Retired (The Archive)
Tools I previously used but have moved on from.
- Dropbox, Google Drive, Owncloud, NextCloud, etc. - I’ve used or run each of these and for various reasons have left them behind and now use Syncthing instead.
- Eclipse - When I started building Java apps this was the defacto standard. Around ~2010 it seemed like 90% of Java engineers I knew used it. By 2012 it seemed like 90% of Java engineers had moved to IntelliJ. It just didn’t seem to evolve with the times.
- Docker and Docker Compose - I started using Docker in 2013 and was a big fan for quite a while. Feels like they are now in the en****tification phase of their lifecycle and I’d rather support fully open-source versions of containerization like Podman.
- Evernote, Google Keep - Can’t think of many times I’ve heard someone speak fondly of Evernote recently. They were one of the reasons I wanted to move to a simple and open standard format for all of my notes. Haven’t heard too many complaints with Keep, but I prefer having my notes local on my devices and sync via Syncthing.
- Windows Media Center, Plex - Both of these were great, but Microsoft decided to give up on one and Plex has really ruined the other.

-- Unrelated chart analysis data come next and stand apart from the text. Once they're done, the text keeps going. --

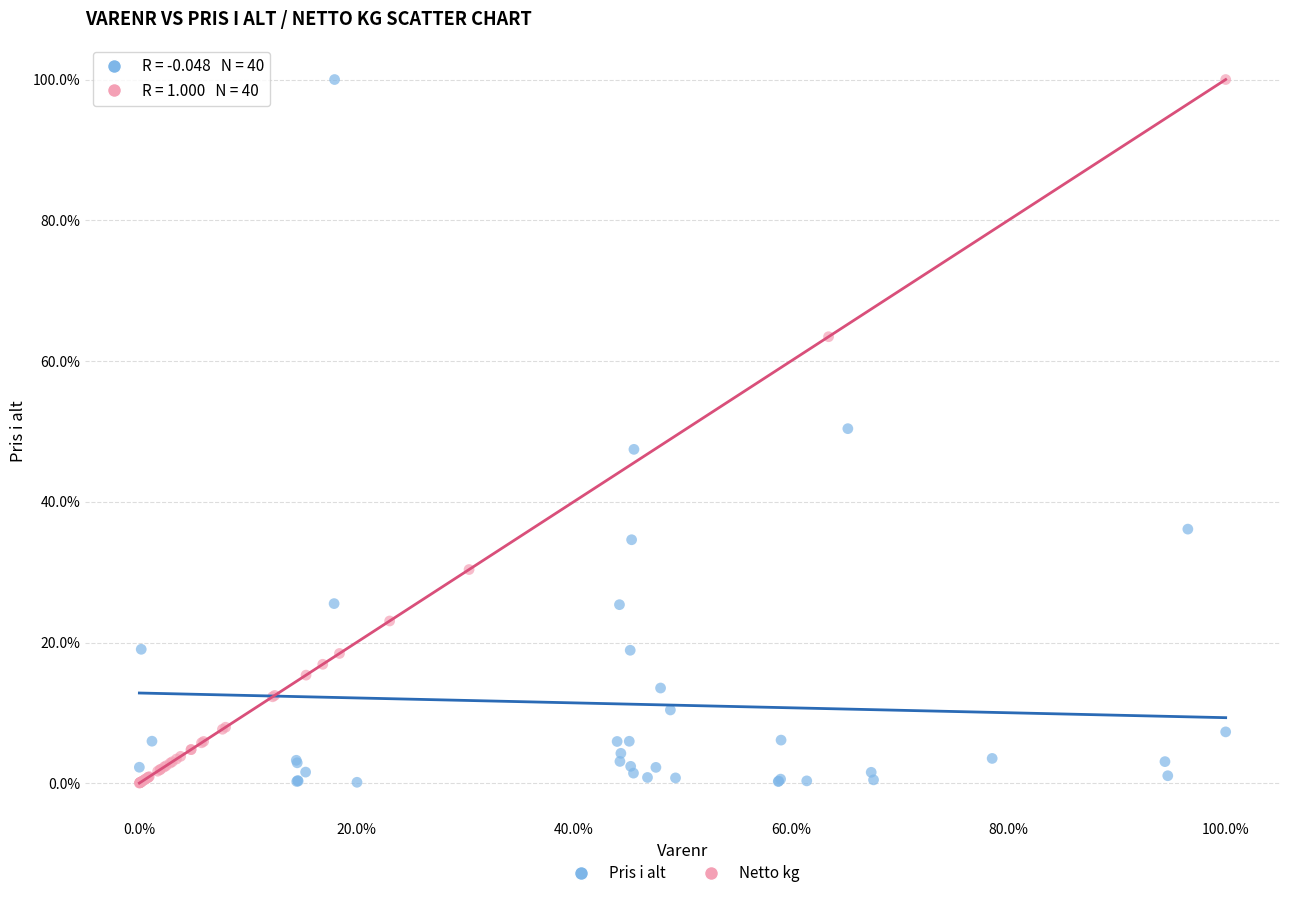

Which series has the widest spread of Y values?

Netto kg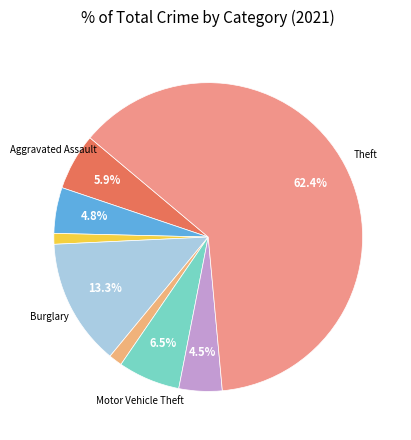

To the nearest percent, what is the difference between the largest and smallest slice percentages?

61%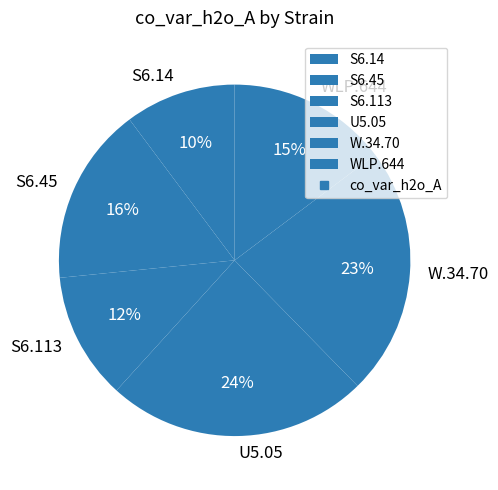

To the nearest percent, what is the difference between the S6.45 and S6.14 slice percentages?

6%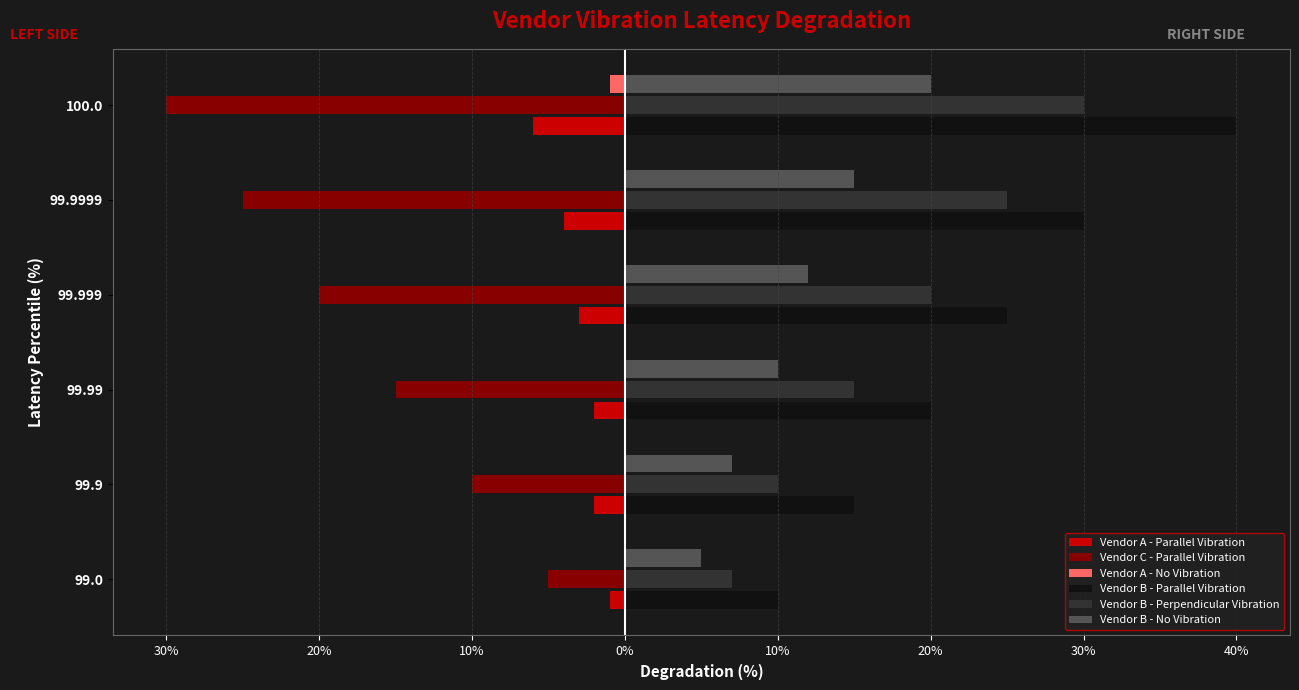

What are all the series names shown in the legend?

Vendor A - Parallel Vibration, Vendor C - Parallel Vibration, Vendor A - No Vibration, Vendor B - Parallel Vibration, Vendor B - Perpendicular Vibration, Vendor B - No Vibration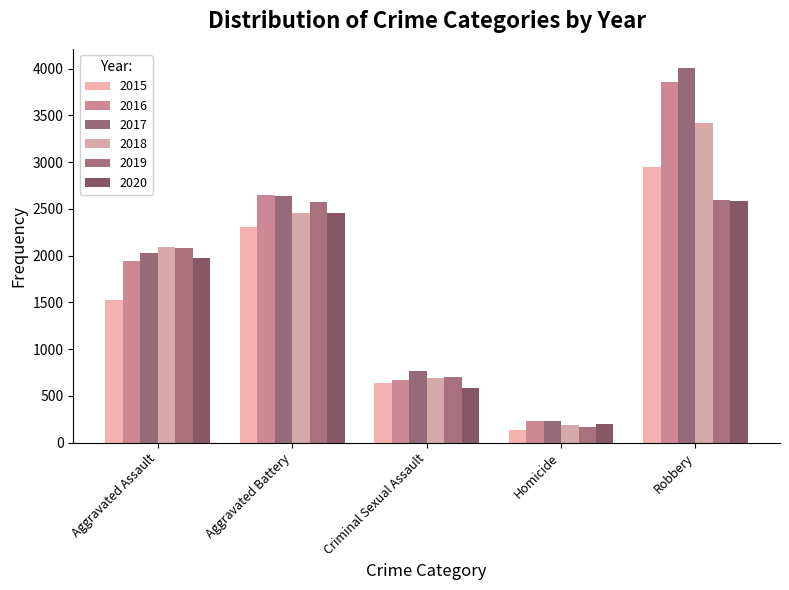

Reading left to right, what are all the values shown in this chart?

2015: 1525	2305	642	140	2944
2016: 1940	2644	675	234	3854
2017: 2029	2638	761	226	4011
2018: 2090	2455	691	192	3414
2019: 2084	2570	698	169	2600
2020: 1979	2451	580	196	2587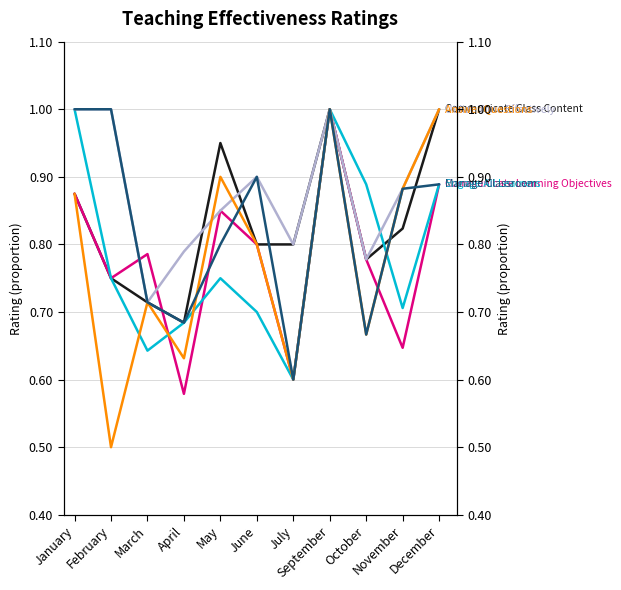

Rank the series at September from lowest to highest value.

Communicate Class Content, Communicate Learning Objectives, Engage All Learners, Utilize Time Effectively, Answer Questions, Manage Classroom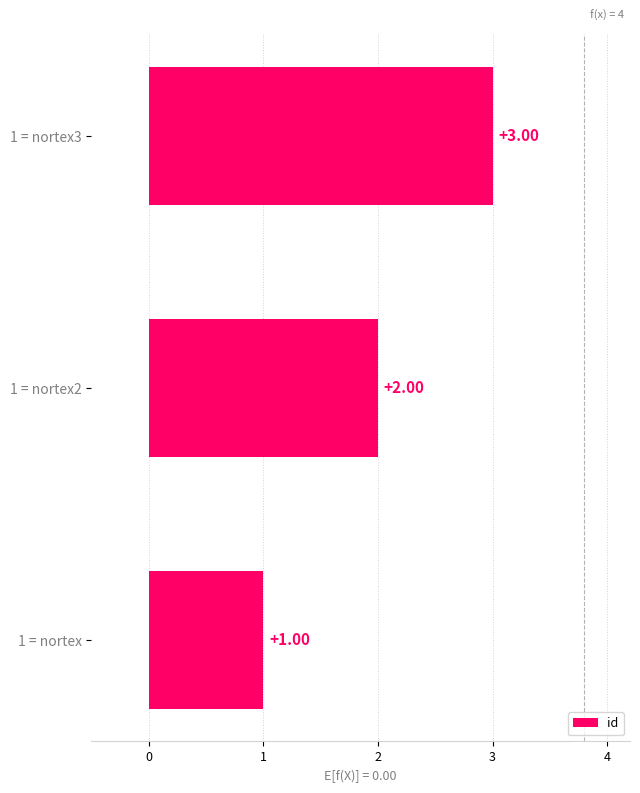

What is the greatest value displayed?

3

- Belkin Wemo Smart Switches, Plugs, and Bulbs - These were my first attempt at automating lighting around my house. They were never reliable and a pain to manage - I’d recommend avoiding Belkin smart home products.
- Fedora - I used this for a while as my daily driver OS but switching context between Debian servers and Fedora on my laptop(s) was annoying. Debian Testing has been a good replacement.